Je comprends votre point de vue mais personnallement je n'ai pas trouvé "modeste", ni efficace, cette façon de prendre le genre de biais en faisant régulièrement des essais de mise en scène pour voir ce qui va se passer (ralenti, regard caméra, drone, plans serrés, champ-contre-champ, caméra porté, plan séquence post-moderne qui arrive comme un cheveu sur la soupe à la fin après un premier cadrage fordien et donc purement classique, variations constantes de lumière, tout y passe et rien n'est uni) Après oui, il y a une certaine attention portée aux personnages, mais ils sont constamment abstraits du cadre. On peut discuter d'Un Prophète sur le fond mais au moins il y a un accord parfait et de bout en bout entre le discours, le fond et la mise en scène.

Buster a dit…

C'est vrai que la structure du film est plutôt lâche avec une mise en scène qui part un peu dans tous les sens, mais ça ne m'a pas heurté, il y a là une forme de liberté certes artificielle mais en accord, je trouve, avec le côté picaresque du récit, dans l'esprit du Cable Hogue de Peckinpah... C'est pour ça que je parle de post-western et non de western même tardif, car ici du western il reste surtout le cadre (et les clins d'oeil). C'est pour ça aussi que je ne tiens pas non plus à me faire trop l'avocat du film, que j'aime bien (surtout par rapport aux autres films d'Audiard) mais sans plus... :-)

mircea a dit…

Ce cinéma qui se regarde (Dumont) m'ennuie beaucoup.

Buster a dit…

#metoo.

Disons que Dumont se regarde regardant les "autres" qui le regardent... pour le spectateur, dans le genre jouissif, il y a mieux.

Anonyme a dit…

Pas mal du tout le Audiard.
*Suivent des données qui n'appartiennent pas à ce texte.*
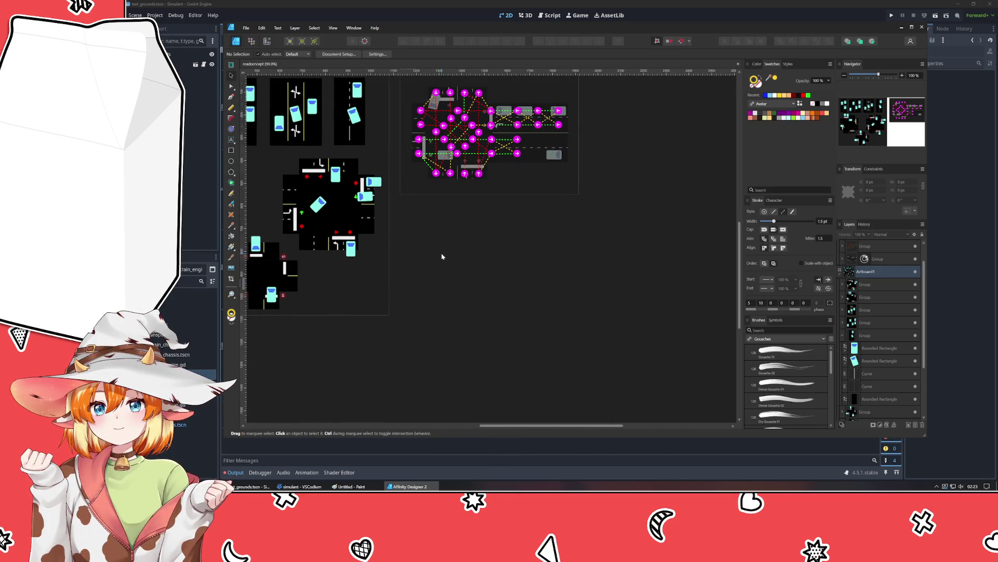
Step: Drag out Artboard3 below Artboard2 and fill it with the sampled dark grey
{"action": "left_click", "coordinate": [231, 65]}
{"action": "mouse_move", "coordinate": [396, 208]}
{"action": "left_mouse_down"}
{"action": "mouse_move", "coordinate": [584, 330]}
{"action": "mouse_move", "coordinate": [574, 326]}
{"action": "left_mouse_up"}
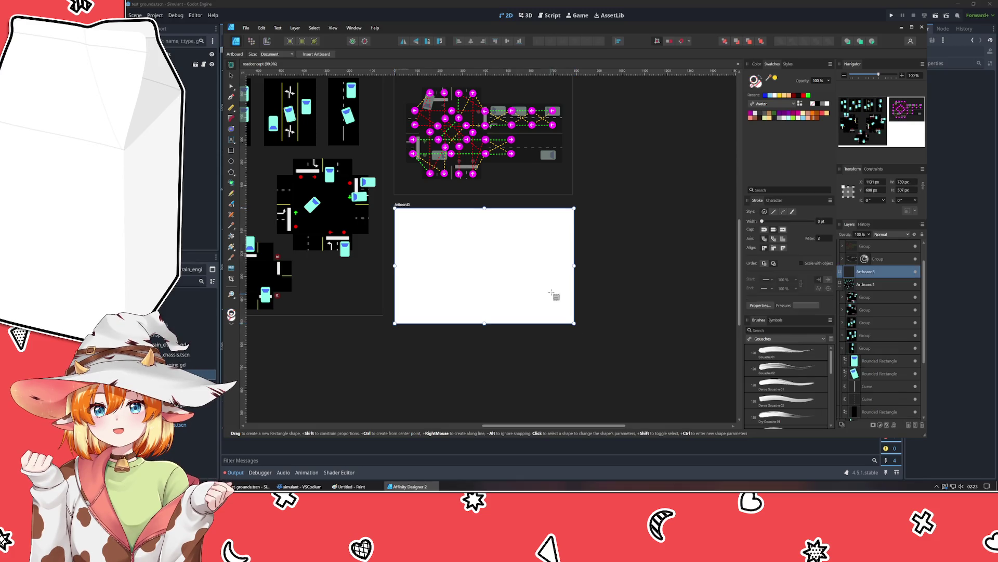
{"action": "left_click", "coordinate": [231, 75]}
{"action": "left_click", "coordinate": [484, 296]}
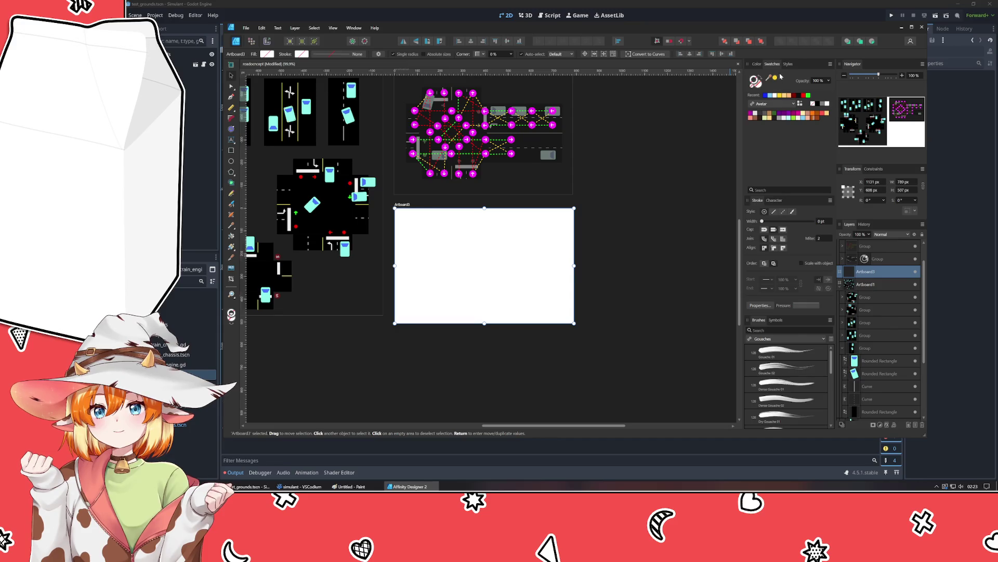
{"action": "left_click_drag", "start_coordinate": [769, 78], "coordinate": [542, 164]}
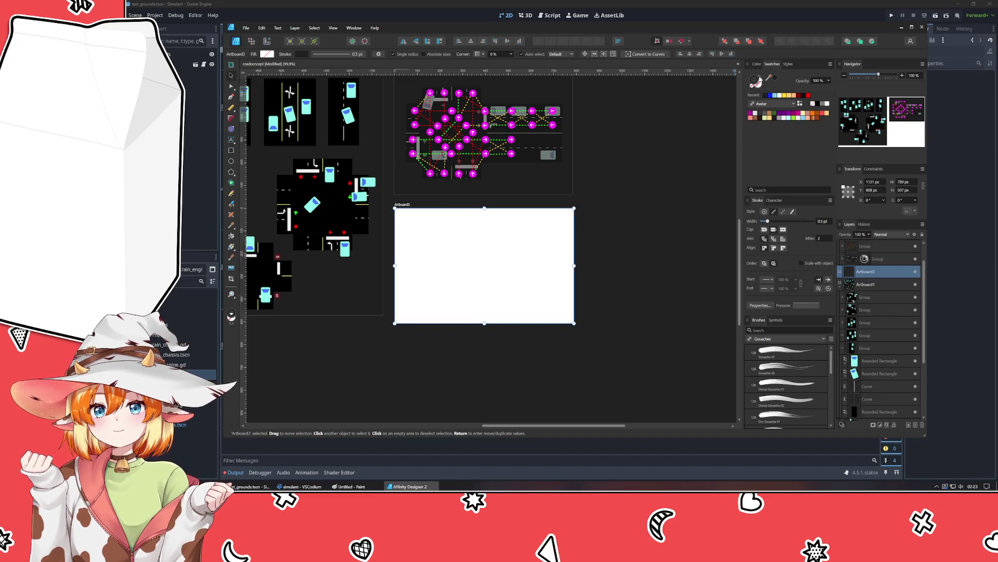
{"action": "left_click", "coordinate": [635, 225]}
{"action": "scroll", "coordinate": [401, 290], "scroll_direction": "up", "scroll_amount": 4}
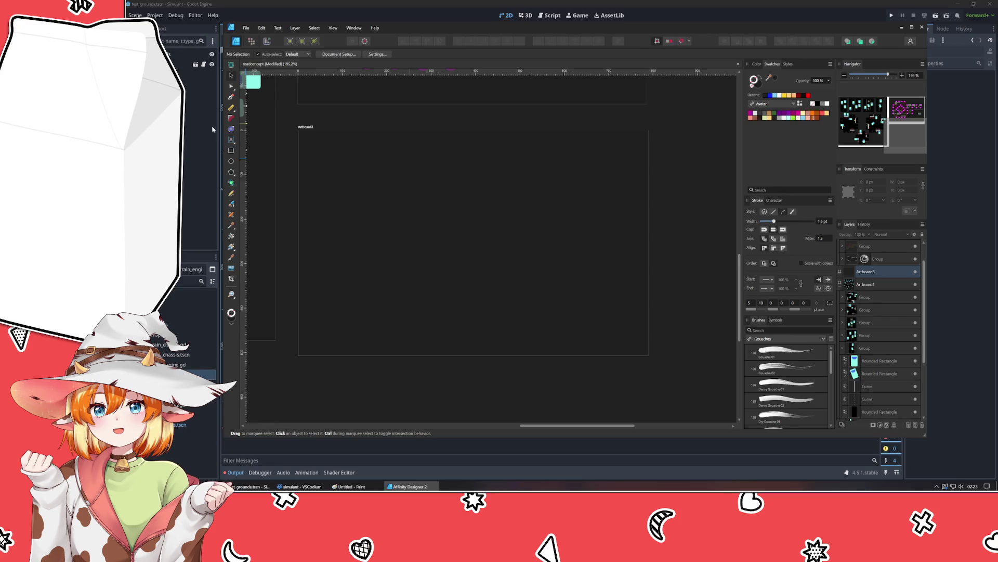
Step: Draw a circle in the middle of the new artboard with no fill and a solid black outline
{"action": "left_click", "coordinate": [231, 163]}
{"action": "mouse_move", "coordinate": [417, 179]}
{"action": "left_mouse_down"}
{"action": "mouse_move", "coordinate": [541, 305]}
{"action": "mouse_move", "coordinate": [549, 299]}
{"action": "left_mouse_up"}
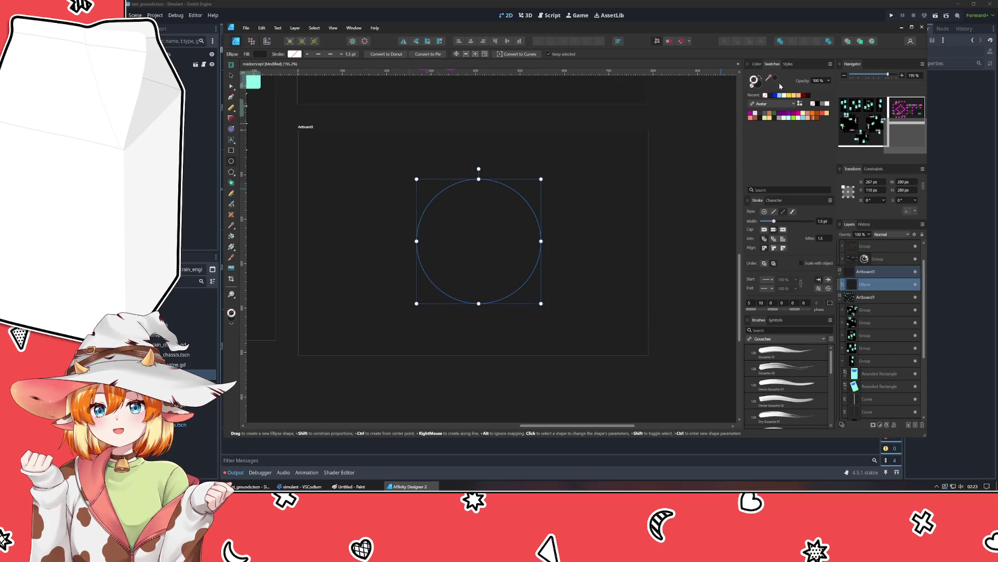
{"action": "left_click", "coordinate": [760, 77]}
Une histoire d'individus pris dans des affaires familiales, de vengeance, d'argent...Je regrette que Jake Gyllenhaal n'ait pas un pus grand role, je le trouve tres doue.

Cet apres-midi j'ai vu Tully, realise par Jaon Reitman et c'est le meilleur ou deuxieme meilleur film que j'ai vu depuis le debut de l'annee. Je ne peux que vous le recommender. Ce film fait un excellent compagnon de La Belle et la Belle.
Ludo

Buster a dit…

Oui Tully on m'en avait dit du bien mais je l'ai raté à sa sortie et maintenant il n'est plus à l'affiche... Peut-être en dvd.